Items listed in a dataset:
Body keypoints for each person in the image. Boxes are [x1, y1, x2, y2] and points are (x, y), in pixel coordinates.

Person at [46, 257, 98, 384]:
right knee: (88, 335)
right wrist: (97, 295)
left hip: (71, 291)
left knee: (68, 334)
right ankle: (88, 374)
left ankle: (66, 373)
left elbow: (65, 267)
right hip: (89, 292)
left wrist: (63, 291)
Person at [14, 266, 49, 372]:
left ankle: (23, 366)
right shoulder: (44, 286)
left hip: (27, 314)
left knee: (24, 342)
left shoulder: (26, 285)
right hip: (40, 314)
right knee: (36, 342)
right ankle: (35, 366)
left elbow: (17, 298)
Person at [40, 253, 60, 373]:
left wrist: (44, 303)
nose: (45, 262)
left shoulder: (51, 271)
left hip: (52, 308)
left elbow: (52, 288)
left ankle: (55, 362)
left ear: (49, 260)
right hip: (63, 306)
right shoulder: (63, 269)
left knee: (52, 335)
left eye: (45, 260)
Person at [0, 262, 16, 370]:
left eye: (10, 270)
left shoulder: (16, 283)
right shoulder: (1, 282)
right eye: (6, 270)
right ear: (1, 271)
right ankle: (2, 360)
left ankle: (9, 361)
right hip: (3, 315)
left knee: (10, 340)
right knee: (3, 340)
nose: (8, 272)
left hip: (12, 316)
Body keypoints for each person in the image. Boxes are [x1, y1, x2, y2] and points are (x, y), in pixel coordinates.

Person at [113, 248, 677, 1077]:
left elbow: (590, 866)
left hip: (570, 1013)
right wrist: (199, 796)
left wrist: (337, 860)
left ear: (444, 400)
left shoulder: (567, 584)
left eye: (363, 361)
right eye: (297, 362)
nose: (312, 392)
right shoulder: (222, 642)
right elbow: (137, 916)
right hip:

» **Assignment**
Could you please retype the lines from the start of the data through the line with "left elbow: (65, 267)", both included, and nothing else?

» **Task answer**
Body keypoints for each person in the image. Boxes are [x1, y1, x2, y2] and points are (x, y), in pixel coordinates.

Person at [46, 257, 98, 384]:
right knee: (88, 335)
right wrist: (97, 295)
left hip: (71, 291)
left knee: (68, 334)
right ankle: (88, 374)
left ankle: (66, 373)
left elbow: (65, 267)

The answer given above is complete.